Nel caso in questione risulta che l’area in questione è stata acquisita dal Comune con atto notarile in data 14 dicembre 2009 ed è stata destinata al patrimonio indisponibile in previsione dell’acquisto con la deliberazione del Consiglio Comunale del 25/06/2009.

La destinazione dell’area è poi quella stabilita dal Consiglio comunale in data 11.12.2007 che ha previsto l’attuazione del progetto "Centroparco".

Prima della realizzazione di questo progetto l’amministrazione ha stipulato un contratto con la ricorrente in data 07/05/2010 per la realizzazione a titolo precario di attività sportive su una parte dell’area.

Risulta chiaro quindi che manca nel bene il requisito oggettivo della concreta destinazione dello stesso ad un pubblico servizio.
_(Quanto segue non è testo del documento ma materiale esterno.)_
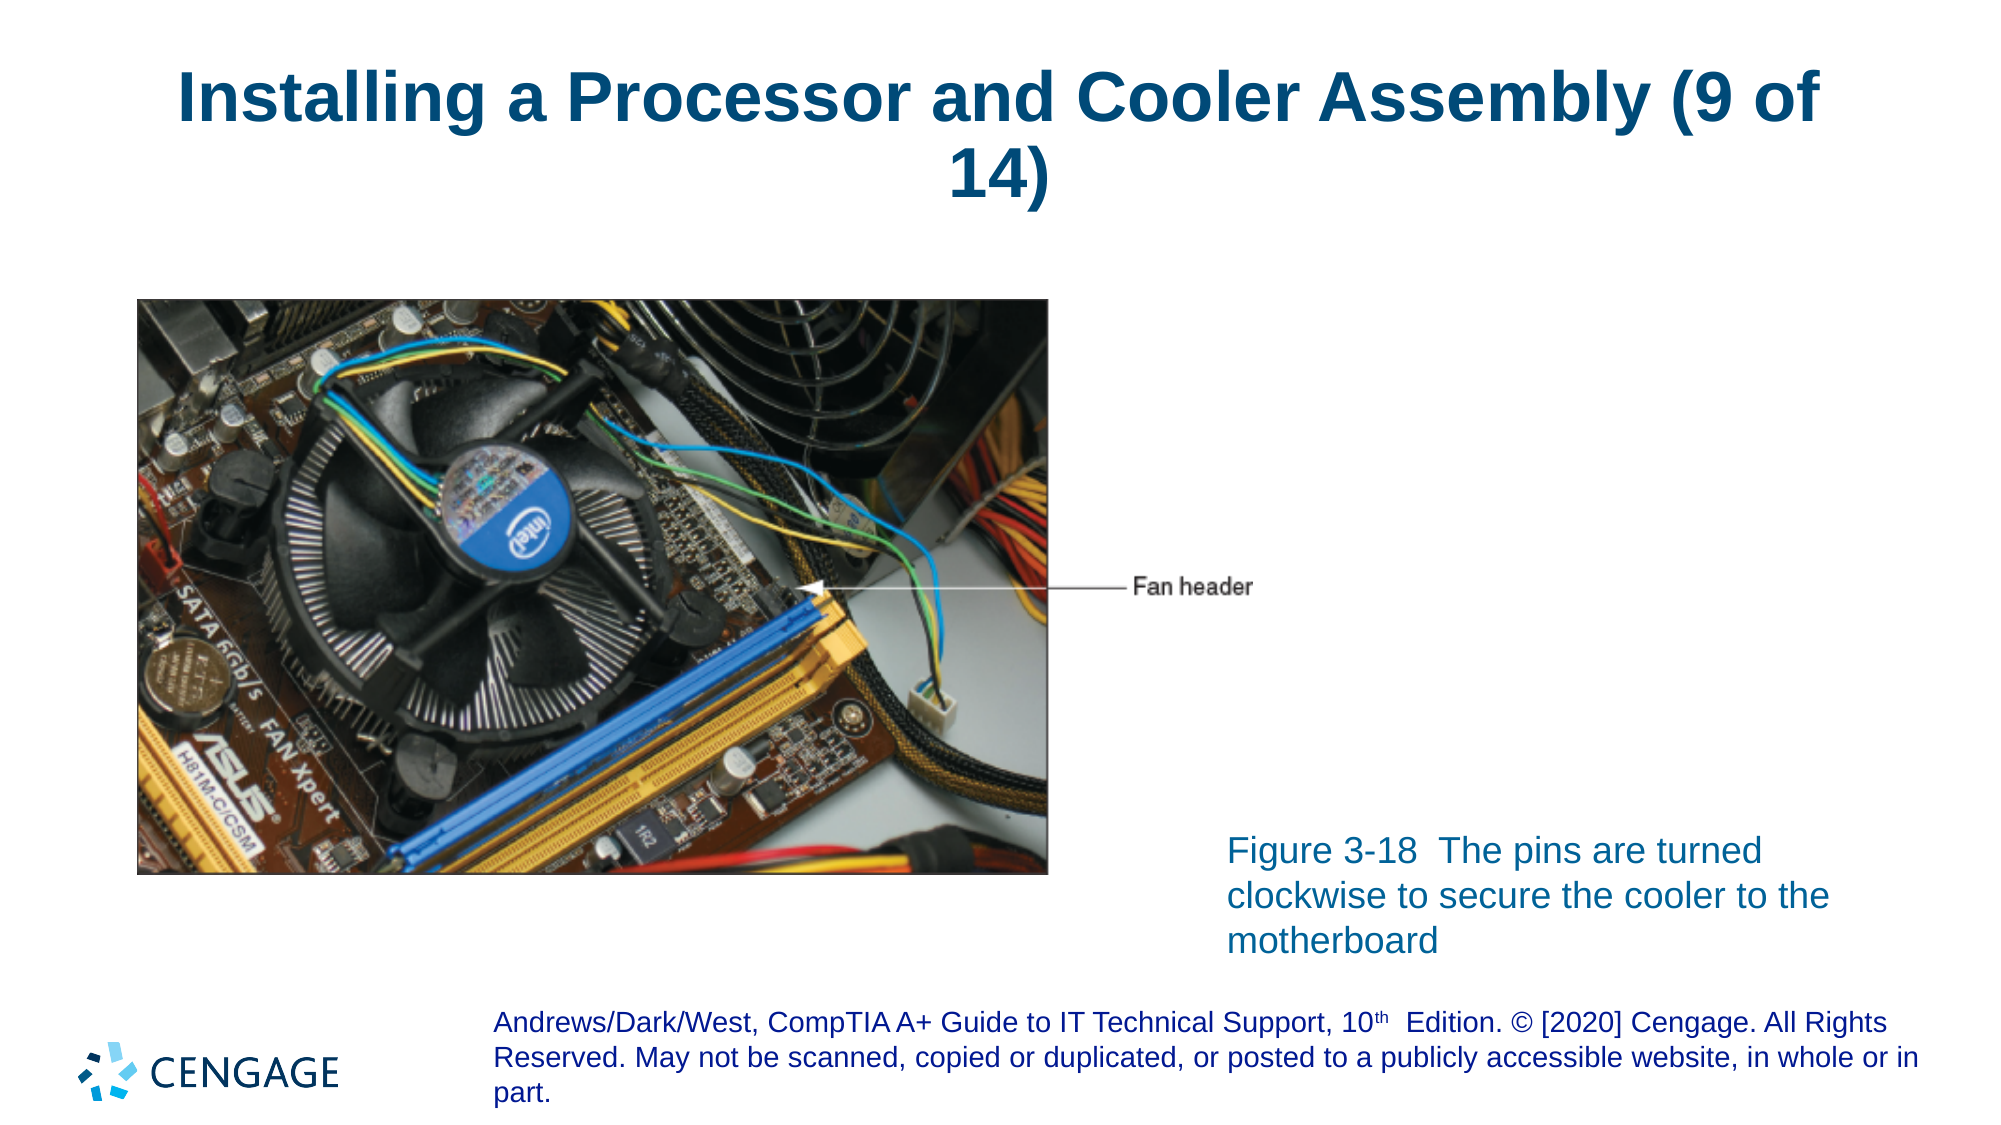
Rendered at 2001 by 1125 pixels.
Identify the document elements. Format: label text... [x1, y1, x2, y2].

title Installing a Processor and Cooler Assembly (9 of 14) [137, 59, 1863, 171]
picture [137, 299, 1253, 875]
picture [78, 1042, 338, 1101]
list Figure 3-18 The pins are turned clockwise to secure the cooler to the motherboard [1226, 825, 1880, 965]
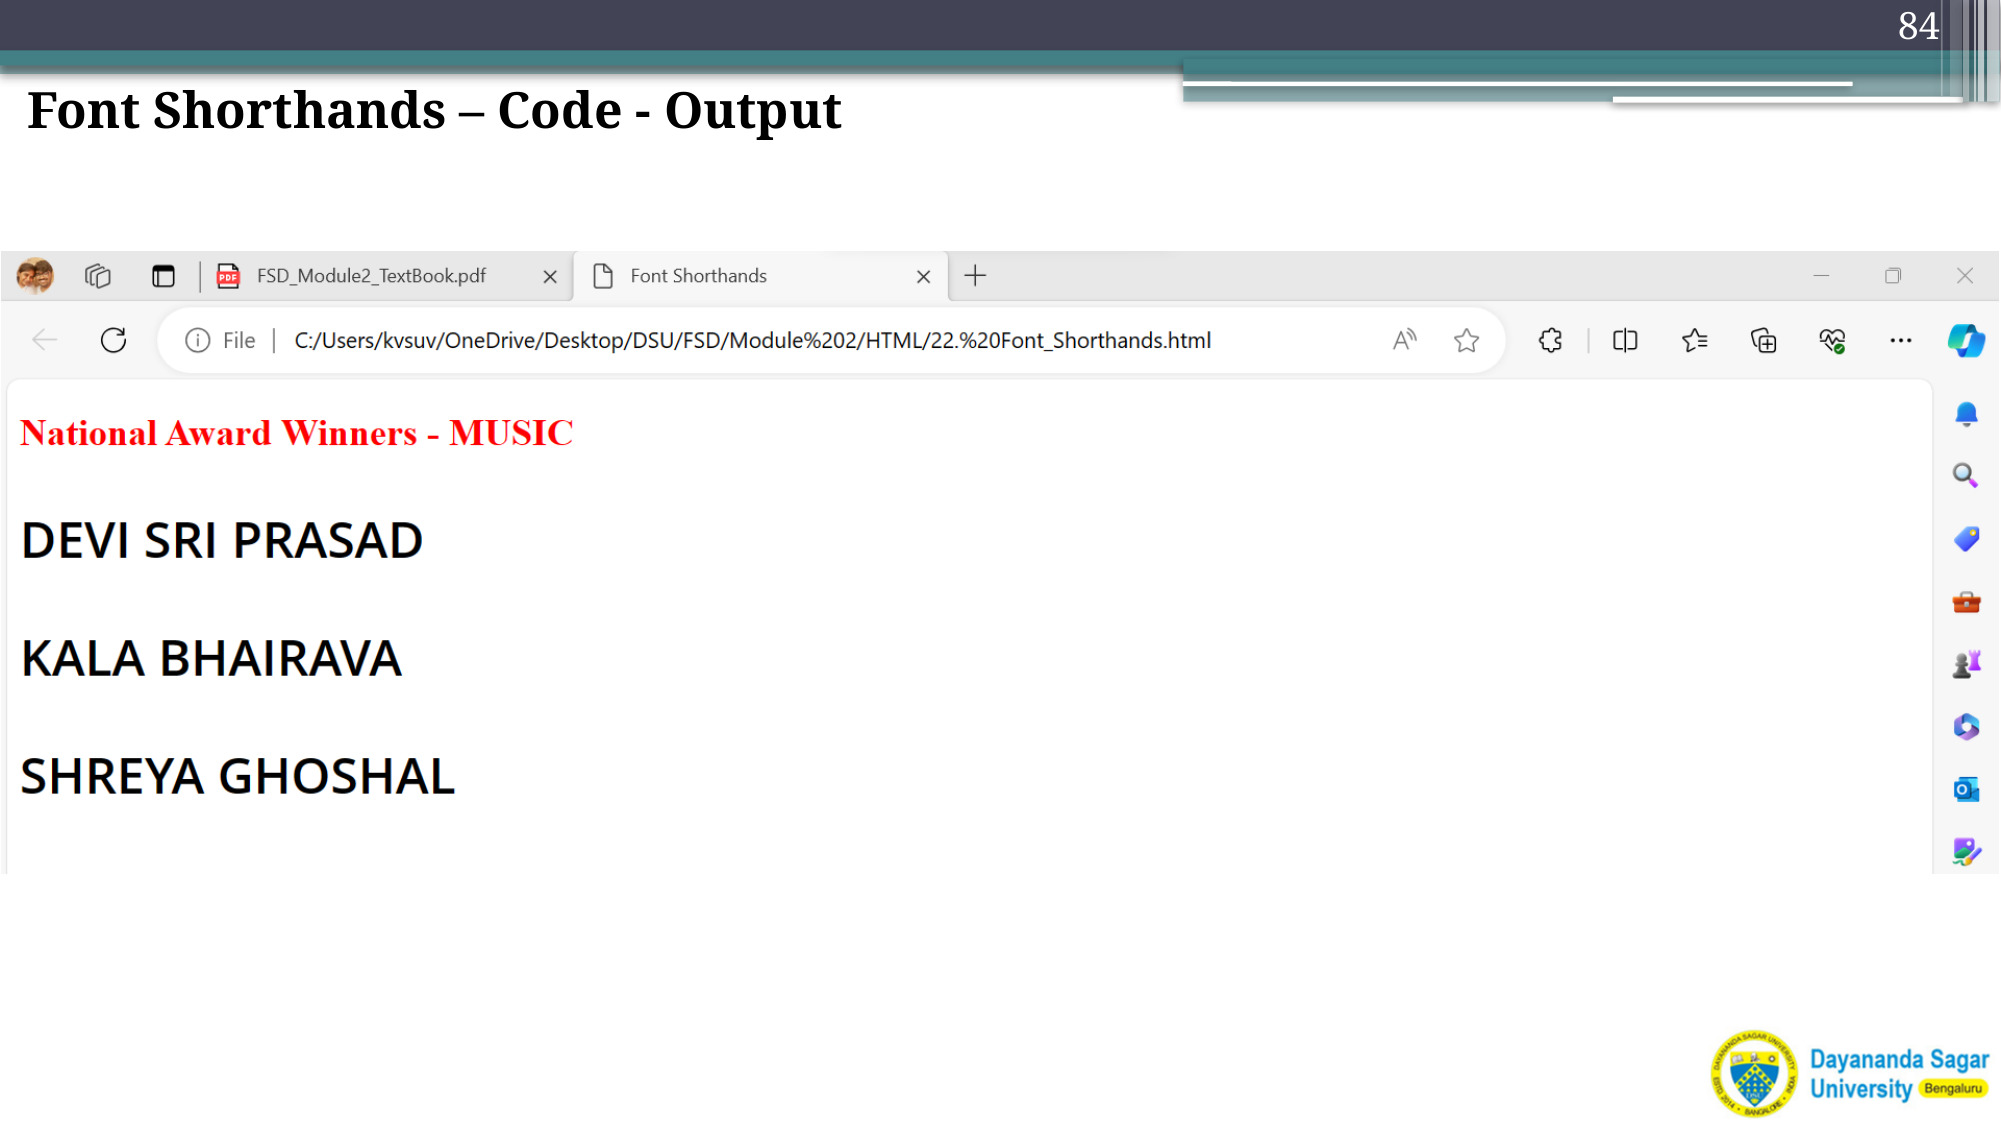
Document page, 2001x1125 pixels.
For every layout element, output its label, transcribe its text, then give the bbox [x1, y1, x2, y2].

slide_number 84 [1788, 0, 1955, 61]
text_box Font Shorthands – Code - Output [12, 70, 1150, 146]
picture [0, 251, 2000, 874]
picture [1707, 1021, 1996, 1125]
In sostanza l’amministrazione ha ad oggi realizzato tutti gli atti per la destinazione formale del bene al patrimonio indisponibile, ma non ha ancora attuato tale destinazione, alla quale si oppone proprio la presenza della ricorrente sulle aree, con la conseguenza che gli atti emanati dall’amministrazione non possono considerarsi esercizio dei poteri pubblicistici di tutela dei beni patrimoniali indisponibili, previsti dall’art. 823 c. 2 c.c., bensì di poteri privatistici derivanti da un contratto di diritto privato con la ricorrente.

Tale ricostruzione è confermata dal fatto che il contratto stipulato dal Comune con la ricorrente ha lo stesso oggetto e contenuto dei precedenti contratti stipulati quando il bene era di proprietà di terzi.

Neppure vale il richiamo contenuto nell’atto all’art. 35 del DPR 380/01 in quanto quest’ultima norma prevede l’ordine di demolizione di costruzioni eseguite su beni del patrimonio o del demanio comunale realizzate abusivamente, laddove invece l’ordinanza di sgombero tace completamente sulla legittimità dei manufatti realizzati, limitandosi a richiamare la scadenza del contratto quale fonte dell’obbligo di sgombero.

In definitiva il ricorso va quindi dichiarato inammissibile per difetto di giurisdizione con indicazione del giudice ordinario quale giudice fornito di giurisdizione sulla controversia in questione.

Alla declinatoria di giurisdizione seguono la conseguenze previste dall’art. 11 del Codice del processo amministrativo.

Sussistono comunque giustificati motivi per disporre la compensazione delle spese del giudizio tra le parti.
P.Q.M.

Il Tribunale Amministrativo Regionale per la Lombardia (Sezione Quarta), definitivamente pronunciando sul ricorso, come in epigrafe proposto, lo dichiara inammissibile per difetto di giurisdizione ed indica, quale giudice fornito di giurisdizione, il giudice ordinario.

Spese compensate.

Ordina che la presente sentenza sia eseguita dall’autorità amministrativa.

Testo non ufficiale. La sola stampa del bollettino ufficiale ha carattere legale.